L’intrigue se déroule en une nuit dans un port du Nord de la France. L’impossibilité d’éclairer des décors naturels (c’est la guerre !) entraîne une reconstitution du port dans les studios de Joinville rendant le film très coûteux. Roger Richebé doit vendre les droits à la Continental, compagnie dépendant du ministère de la propagande à Berlin, ce qui lui vaudra d’être inquiété par la commission d’épuration à la Libération.

Le film sort le 15 décembre 1943 et connaît un certain succès. Il réunit des ingrédients qu’on retrouve dans l’œuvre de Mac Orlan : la vitesse du train filant à vive allure, un port, des quais, des bateaux, des cabarets, des marins qui « jouent du couteau », et des personnages égarés dans une aventure dangereuse et funeste ; un capitaine de bateau qui meurt pour celle qu’il aime, un mauvais garçon évadé de prison qui tue la femme qu’il aime, une fille perdue, un jeune caissier de banque qui ne fera qu’effleurer sa quête d’aventure car l’ironie du sort le ramènera à la « case départ ».

L’aventure heureuse ne peut être qu’imaginaire dans l’univers de Mac Orlan. Vécue, elle est toujours dangereuse et décevante.

1945 : François Villon

Réalisé par André Zwobada, scénario original et dialogues de Pierre Mac Orlan d’après sa nouvelle, « Une fin comme les autres » parue dans l’Hebdomadaire Eve le 2 avril 1939. Adaptation : Pierre Mac Orlan et André Zwobada.

Le scénario et les dialogues du film ont paru aux éditions Maréchal, 1945. Mac Orlan écrivit une nouvelle intitulée « Une fin comme les autres » qui parut dans Eve le 2 avril 1939 et qui servit de thème au futur film sur François Villon.

Il réfléchit ensuite au scénario et aux dialogues du film lui-même dans la période où sortit « Les Visiteurs du soir » de Marcel Carné (1942). Cela renforça probablement l’envie de l’écrivain de porter à l’écran l’histoire du poète médiéval qu’il admirait, réalisée par André Zwobada en 1945. Son goût pour les évocations historiques fit le reste.

« Les hommes des années 1940-1944 se plongent avec volupté dans tous ces livres d’histoire qui paraissent chaque jour et semblent avoir pour but de consoler des malheurs présents en évoquant toutes les gloires passées » (Henri Amouroux, La vie des français sous l’Occupation, 1961). Le film ne reçut pas de bonnes critiques.

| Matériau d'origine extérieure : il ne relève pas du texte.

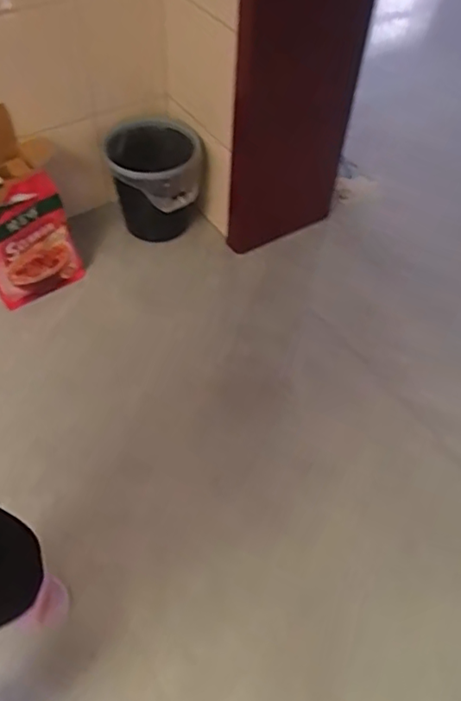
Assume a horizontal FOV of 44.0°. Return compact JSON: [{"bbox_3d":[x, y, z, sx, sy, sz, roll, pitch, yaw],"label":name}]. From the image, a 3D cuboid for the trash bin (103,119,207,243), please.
[{"bbox_3d":[-0.214,-0.471,1.634,0.265,0.269,0.250,-5,53,-7],"label":"trash bin"}]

1956 : Marguerite de la nuit

Réalisé par Claude Autant-Lara, scénario de Ghislaine Autant-Lara et Gabriel Arout. Adapté du roman éponyme paru en 1925 dans la revue « Demain ». Pas de participation de Mac Orlan au film.

Marguerite de la nuit ne fut pas bien accueilli à sa sortie. Ce seul film en couleur qui clôt le « parcours cinématographique » de Pierre Mac Orlan, fait curieusement écho à celui qui l’inaugure : « L’Inhumaine » de Marcel L’Herbier. On y retrouve l’un de ses décorateurs, Claude Autant-Lara, devenu entre temps réalisateur.

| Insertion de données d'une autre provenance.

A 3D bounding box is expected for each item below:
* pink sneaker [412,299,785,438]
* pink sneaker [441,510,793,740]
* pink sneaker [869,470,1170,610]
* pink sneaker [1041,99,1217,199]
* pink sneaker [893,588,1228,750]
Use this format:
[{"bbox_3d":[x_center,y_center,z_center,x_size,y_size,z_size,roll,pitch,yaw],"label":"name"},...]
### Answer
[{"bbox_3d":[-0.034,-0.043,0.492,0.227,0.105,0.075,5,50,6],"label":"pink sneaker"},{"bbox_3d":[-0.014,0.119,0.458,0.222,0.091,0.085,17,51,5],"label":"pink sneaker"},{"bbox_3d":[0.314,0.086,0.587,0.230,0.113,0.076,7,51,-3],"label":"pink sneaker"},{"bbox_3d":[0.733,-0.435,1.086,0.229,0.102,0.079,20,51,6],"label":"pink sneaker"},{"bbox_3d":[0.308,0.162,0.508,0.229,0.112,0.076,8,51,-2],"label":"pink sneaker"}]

On y retrouve aussi l’époque à laquelle se situe l’histoire, les années 1920. Sans doute y a-t-il dans les décors spectaculaires commandés à Max Douy une intention de retrouver l’atmosphère fantastique du film de Marcel L’Herbier.

Mais la couleur écrasante du technicolor confère une atmosphère artificielle assumée à ce film symboliste très étrange, aux décors factices : une sorte de volonté de retour à l’expressionnisme tant chéri par Mac Orlan, par un réalisateur formé aux arts décoratifs et qui fit ses gammes dans les années 1920, précisément aux côtés de Marcel L’Herbier, son maître.